Short problem - Put everything from the start of the records down to the line that contains "The clock shows 8 h 30 min" into a Markdown table with the columns Row and Line. Number each row and leave out blank lines.

Input records -
* * * * * * *

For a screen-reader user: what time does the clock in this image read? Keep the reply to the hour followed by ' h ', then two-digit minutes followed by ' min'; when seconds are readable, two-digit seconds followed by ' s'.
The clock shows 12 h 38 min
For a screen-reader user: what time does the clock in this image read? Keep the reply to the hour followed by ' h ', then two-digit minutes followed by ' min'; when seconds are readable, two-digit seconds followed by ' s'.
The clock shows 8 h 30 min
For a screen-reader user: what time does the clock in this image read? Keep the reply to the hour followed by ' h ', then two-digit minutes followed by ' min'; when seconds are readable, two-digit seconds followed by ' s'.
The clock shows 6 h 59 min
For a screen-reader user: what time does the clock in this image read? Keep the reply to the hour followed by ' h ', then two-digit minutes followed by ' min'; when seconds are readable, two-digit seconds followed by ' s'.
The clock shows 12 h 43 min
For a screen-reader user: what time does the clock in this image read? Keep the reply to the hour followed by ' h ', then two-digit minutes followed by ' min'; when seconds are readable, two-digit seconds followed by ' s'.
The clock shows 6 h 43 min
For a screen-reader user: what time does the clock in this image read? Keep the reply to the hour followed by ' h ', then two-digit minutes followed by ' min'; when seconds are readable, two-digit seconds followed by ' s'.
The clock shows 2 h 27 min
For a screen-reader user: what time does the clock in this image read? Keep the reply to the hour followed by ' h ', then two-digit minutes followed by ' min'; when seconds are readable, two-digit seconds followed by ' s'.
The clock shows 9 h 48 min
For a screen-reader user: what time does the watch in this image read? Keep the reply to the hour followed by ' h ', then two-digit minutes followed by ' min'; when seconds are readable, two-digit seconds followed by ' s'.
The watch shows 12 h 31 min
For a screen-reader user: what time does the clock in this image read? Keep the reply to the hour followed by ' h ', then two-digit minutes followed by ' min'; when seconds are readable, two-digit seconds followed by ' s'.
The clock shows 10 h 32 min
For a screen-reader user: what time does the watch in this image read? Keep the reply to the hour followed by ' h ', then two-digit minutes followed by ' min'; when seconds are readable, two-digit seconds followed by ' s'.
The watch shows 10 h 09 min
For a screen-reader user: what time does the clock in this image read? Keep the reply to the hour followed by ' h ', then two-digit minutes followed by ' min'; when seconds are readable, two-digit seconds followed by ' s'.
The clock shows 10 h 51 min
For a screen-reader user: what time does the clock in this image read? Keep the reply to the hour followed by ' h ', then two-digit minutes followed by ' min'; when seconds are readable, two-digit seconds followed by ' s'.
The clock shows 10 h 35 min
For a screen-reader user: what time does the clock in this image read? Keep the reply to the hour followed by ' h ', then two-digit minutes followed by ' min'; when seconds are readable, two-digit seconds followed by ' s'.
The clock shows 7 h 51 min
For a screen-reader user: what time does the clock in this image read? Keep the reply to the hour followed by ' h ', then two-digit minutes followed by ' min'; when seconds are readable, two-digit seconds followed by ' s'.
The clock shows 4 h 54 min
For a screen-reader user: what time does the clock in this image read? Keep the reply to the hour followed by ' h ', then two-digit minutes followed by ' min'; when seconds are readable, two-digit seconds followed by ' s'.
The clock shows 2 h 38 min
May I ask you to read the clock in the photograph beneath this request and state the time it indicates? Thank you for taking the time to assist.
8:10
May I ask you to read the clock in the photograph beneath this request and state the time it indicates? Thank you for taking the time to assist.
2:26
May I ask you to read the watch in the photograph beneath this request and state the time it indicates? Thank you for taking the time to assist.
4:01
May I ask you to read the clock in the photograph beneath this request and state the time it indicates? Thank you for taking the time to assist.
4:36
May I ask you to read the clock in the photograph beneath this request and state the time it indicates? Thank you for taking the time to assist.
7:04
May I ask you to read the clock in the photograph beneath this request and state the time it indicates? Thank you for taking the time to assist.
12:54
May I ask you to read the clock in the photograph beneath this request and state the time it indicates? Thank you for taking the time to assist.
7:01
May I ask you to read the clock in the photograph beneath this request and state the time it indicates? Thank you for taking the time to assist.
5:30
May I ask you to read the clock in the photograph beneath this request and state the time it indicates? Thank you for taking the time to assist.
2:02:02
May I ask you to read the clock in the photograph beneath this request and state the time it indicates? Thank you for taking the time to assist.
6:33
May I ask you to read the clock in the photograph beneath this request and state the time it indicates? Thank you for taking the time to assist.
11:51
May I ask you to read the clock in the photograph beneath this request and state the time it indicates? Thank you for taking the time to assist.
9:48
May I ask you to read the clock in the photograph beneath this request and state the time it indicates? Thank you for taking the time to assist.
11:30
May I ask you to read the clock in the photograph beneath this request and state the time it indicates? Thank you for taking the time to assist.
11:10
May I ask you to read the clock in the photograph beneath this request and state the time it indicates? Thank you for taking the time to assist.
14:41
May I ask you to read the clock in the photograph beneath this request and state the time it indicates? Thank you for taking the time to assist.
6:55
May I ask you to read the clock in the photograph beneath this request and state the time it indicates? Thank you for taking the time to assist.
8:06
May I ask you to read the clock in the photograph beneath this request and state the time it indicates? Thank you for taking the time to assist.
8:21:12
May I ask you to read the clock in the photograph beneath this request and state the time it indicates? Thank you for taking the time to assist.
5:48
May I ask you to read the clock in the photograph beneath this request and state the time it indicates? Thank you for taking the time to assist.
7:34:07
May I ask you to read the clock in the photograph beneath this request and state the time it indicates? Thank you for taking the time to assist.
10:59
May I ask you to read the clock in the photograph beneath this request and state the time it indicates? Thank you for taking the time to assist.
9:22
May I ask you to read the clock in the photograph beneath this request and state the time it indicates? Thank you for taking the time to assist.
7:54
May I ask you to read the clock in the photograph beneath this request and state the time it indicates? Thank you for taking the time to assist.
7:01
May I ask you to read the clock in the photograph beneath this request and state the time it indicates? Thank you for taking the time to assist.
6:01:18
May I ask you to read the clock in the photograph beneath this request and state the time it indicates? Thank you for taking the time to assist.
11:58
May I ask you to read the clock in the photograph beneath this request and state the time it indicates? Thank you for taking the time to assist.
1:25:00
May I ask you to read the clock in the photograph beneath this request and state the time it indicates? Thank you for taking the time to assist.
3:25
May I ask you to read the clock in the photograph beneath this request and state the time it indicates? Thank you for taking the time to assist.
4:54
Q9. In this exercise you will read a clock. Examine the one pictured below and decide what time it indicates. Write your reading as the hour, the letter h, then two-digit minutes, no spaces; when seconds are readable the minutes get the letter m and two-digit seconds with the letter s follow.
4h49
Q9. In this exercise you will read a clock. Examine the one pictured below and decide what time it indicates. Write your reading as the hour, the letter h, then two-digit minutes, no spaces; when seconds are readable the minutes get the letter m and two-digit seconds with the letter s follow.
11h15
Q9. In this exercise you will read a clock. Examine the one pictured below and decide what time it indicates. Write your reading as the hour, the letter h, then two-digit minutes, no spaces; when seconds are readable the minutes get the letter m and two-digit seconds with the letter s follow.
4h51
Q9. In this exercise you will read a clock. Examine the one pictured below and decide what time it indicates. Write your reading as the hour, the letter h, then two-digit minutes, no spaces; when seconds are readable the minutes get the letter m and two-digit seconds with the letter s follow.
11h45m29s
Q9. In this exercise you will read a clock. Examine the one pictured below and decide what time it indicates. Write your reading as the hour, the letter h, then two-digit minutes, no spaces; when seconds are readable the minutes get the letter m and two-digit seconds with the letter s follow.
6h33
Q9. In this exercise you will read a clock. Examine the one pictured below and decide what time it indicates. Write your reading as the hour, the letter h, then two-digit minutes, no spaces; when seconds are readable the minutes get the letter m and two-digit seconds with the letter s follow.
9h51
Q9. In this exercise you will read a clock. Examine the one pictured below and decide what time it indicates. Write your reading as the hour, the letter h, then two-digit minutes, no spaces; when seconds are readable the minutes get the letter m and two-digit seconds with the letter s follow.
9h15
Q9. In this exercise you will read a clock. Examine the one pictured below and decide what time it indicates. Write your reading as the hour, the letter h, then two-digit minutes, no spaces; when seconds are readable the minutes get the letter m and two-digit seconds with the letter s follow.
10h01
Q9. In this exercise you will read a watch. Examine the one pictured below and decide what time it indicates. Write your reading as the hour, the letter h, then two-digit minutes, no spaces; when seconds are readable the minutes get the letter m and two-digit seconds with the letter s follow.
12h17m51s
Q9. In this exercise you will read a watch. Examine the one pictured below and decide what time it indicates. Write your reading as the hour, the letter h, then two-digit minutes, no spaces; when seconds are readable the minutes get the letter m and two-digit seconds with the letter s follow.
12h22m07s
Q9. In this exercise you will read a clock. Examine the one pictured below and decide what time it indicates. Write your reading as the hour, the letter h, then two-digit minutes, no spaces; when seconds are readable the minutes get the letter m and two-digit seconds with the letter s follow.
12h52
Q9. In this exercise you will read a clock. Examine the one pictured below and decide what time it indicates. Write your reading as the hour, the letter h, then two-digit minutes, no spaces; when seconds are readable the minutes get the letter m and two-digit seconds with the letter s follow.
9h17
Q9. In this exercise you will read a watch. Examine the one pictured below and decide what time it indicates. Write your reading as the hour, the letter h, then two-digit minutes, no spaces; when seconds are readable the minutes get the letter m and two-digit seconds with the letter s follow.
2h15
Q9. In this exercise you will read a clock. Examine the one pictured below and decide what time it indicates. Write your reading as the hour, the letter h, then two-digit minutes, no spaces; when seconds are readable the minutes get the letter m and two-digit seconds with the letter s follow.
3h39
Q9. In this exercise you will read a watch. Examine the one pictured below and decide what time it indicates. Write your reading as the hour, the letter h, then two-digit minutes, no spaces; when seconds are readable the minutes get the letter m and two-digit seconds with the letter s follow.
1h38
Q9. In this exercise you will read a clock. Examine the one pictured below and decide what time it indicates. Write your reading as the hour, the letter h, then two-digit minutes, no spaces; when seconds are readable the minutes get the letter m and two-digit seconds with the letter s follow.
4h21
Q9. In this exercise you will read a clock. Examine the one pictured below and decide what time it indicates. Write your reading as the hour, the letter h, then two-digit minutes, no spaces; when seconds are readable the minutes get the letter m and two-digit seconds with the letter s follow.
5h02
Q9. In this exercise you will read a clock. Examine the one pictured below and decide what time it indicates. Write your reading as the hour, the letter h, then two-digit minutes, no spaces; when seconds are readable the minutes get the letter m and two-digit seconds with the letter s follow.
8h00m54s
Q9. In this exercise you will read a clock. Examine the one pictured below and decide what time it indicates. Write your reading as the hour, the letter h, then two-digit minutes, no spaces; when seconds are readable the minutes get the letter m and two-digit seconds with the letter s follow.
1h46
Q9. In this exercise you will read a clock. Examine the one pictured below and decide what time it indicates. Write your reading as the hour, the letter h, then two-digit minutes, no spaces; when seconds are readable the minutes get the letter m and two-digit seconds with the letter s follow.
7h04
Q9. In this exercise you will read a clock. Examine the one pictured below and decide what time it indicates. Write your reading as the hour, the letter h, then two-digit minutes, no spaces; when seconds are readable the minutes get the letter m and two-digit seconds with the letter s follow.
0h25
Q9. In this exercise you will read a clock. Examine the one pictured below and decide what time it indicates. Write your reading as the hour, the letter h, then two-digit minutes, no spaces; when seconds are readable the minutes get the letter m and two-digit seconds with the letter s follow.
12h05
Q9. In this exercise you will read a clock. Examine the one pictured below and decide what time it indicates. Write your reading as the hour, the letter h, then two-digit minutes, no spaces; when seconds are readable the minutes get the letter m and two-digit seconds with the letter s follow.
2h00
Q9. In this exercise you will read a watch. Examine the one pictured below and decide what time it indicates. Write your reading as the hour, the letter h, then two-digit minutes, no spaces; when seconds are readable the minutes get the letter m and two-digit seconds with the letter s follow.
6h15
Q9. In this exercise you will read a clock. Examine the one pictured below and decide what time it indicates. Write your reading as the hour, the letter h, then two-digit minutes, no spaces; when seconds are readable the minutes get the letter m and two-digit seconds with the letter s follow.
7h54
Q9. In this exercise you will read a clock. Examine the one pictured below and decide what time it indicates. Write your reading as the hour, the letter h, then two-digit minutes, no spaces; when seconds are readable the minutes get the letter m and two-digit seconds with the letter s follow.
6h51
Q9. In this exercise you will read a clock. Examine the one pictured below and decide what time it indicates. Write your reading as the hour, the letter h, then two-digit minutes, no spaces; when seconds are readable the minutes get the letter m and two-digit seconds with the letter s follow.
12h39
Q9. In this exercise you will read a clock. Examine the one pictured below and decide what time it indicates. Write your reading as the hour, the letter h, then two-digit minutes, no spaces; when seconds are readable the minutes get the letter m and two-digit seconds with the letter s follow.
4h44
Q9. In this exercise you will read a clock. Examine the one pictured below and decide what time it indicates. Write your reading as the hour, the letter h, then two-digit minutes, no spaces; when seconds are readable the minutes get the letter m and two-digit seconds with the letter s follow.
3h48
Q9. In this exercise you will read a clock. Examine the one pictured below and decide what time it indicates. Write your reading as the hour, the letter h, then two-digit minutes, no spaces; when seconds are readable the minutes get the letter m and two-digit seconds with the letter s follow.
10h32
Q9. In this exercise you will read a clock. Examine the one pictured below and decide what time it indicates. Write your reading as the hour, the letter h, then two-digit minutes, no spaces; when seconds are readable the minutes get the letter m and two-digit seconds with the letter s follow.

* * * * * * *

Exercise answer -
| Row | Line |
|---|---|
| 1 | For a screen-reader user: what time does the clock in this image read? Keep the reply to the hour followed by ' h ', then two-digit minutes followed by ' min'; when seconds are readable, two-digit seconds followed by ' s'. |
| 2 | The clock shows 12 h 38 min |
| 3 | For a screen-reader user: what time does the clock in this image read? Keep the reply to the hour followed by ' h ', then two-digit minutes followed by ' min'; when seconds are readable, two-digit seconds followed by ' s'. |
| 4 | The clock shows 8 h 30 min |